Per Costanzo Ranci, ordinario di Sociologia economica al Politecnico di Milano, dove coordina il Laboratorio di Politiche Sociali, il 2020 non solo è stato terribile per gli anziani, ma si conclude senza alcun miglioramento nella gestione delle Residenze sanitarie assistenziali (Rsa), salvo eccezioni che come tali rimangono.
“Siamo in attesa di avere i dati sui contagi nella seconda ondata del virus -spiega-. Ma rimane il deficit di personale e l'inadeguatezza delle strutture”.
Nell'aprile scorso il prof. Ranci ha pubblicato uno studio intitolato: “Un’emergenza nell’emergenza. Cosa è accaduto alle case di riposo del nostro paese?”. Secondo i dati raccolti, nelle case di riposo italiane sono ricoverati 285 mila anziani over 65, di cui gran parte sono ultraottantenni (il 75 %), donne (il 75 %) e non autosufficienti (il 78%) Il tasso di copertura dell’Italia è circa la metà di quello della Spagna, un terzo di quello tedesco, quasi un quarto rispetto a quello di Svezia e Olanda. Ci superano anche Giappone, Corea e persino gli Stati Uniti. Dietro a noi troviamo soltanto la Polonia.

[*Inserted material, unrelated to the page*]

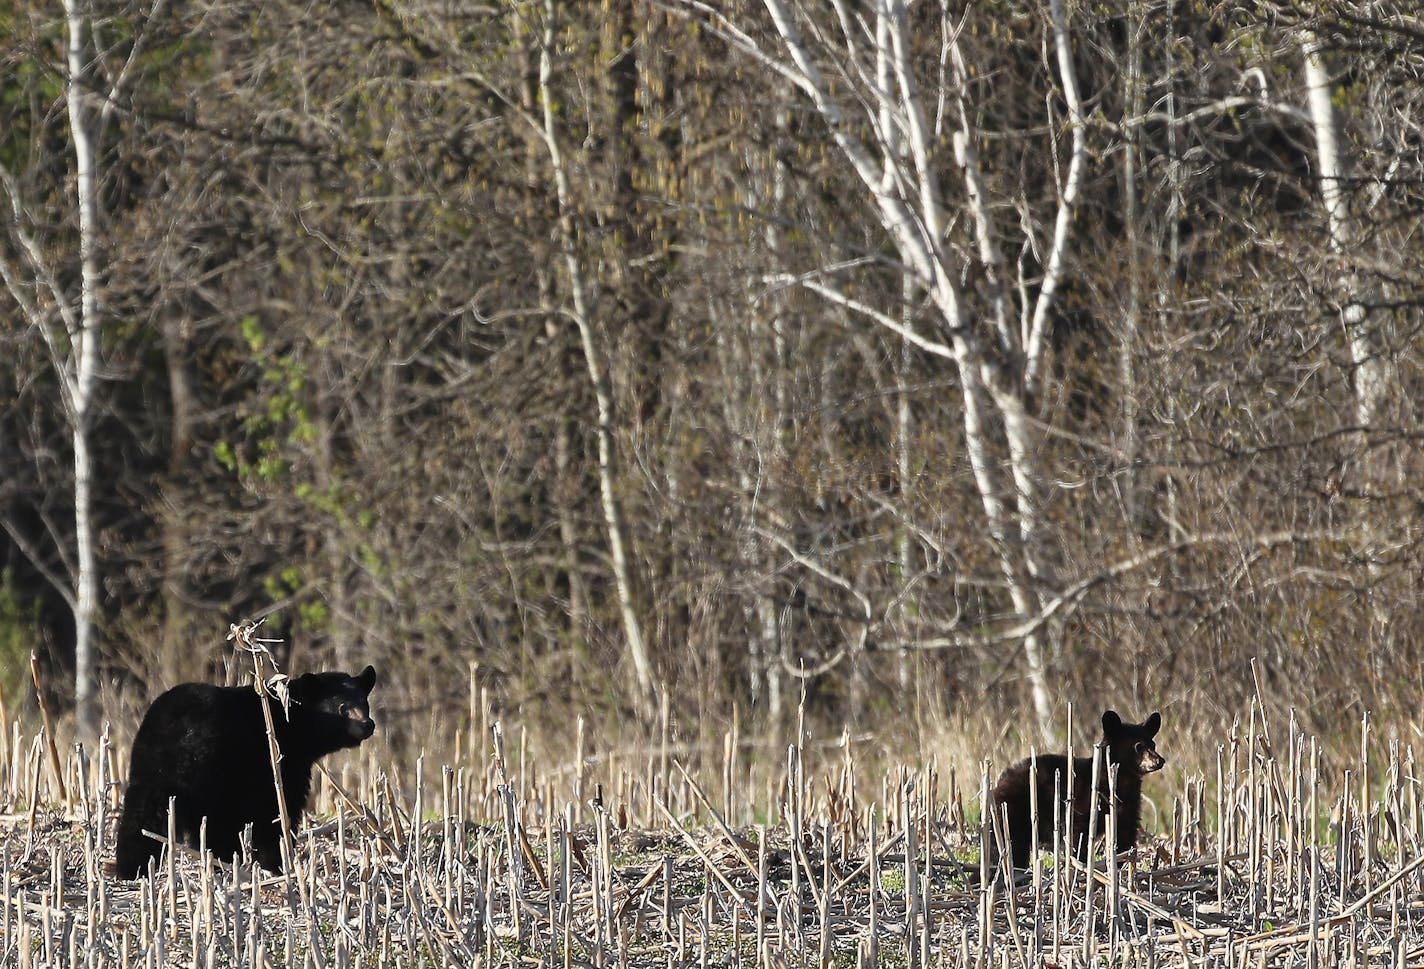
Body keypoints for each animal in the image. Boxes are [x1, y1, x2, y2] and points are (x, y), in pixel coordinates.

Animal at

Il vero problema delle Rsa italiane è che sono diventate sempre di più delle strutture sanitarie con ospiti sempre più anziani e malati, ma allo stesso tempo hanno ridotto il personale medico e gli investimenti pubblici sono diminuiti. “La disattenzione del Paese sul tema della cura degli anziani è emersa all'inizio della pandemia quando non ci si è accorti del dramma che si stava consumando -racconta Costanzo Ranci-. Solo grazie ad alcune inchieste giornalistiche e giudiziarie è emerso quanto stava accadendo. E solo allora il contagio nelle Rsa è entrato nell'agenda nazionale”. Finita la prima ondata è arrivata l'estate e ci si è come dimenticati delle Rsa.
“A fine 2020 quel titolo 'Emergenza nell'emergenza' è ancora attuale. I problemi di fondo e la scarsa attenzione alle tematiche legate alla cura degli anziani ci sono ancora tutti”. Manca un Piano nazionale sulla cura degli anziani. “Ci vorrebbero politiche di long-term care di medio e lungo periodo - sottolinea -. Vanno ripensate le strutture, prediligendo quelle più piccole così da gestire contatti con l'esterno in maniera più semplice. Sono però operazioni costose e che richiedono un forte impegno del Paese”.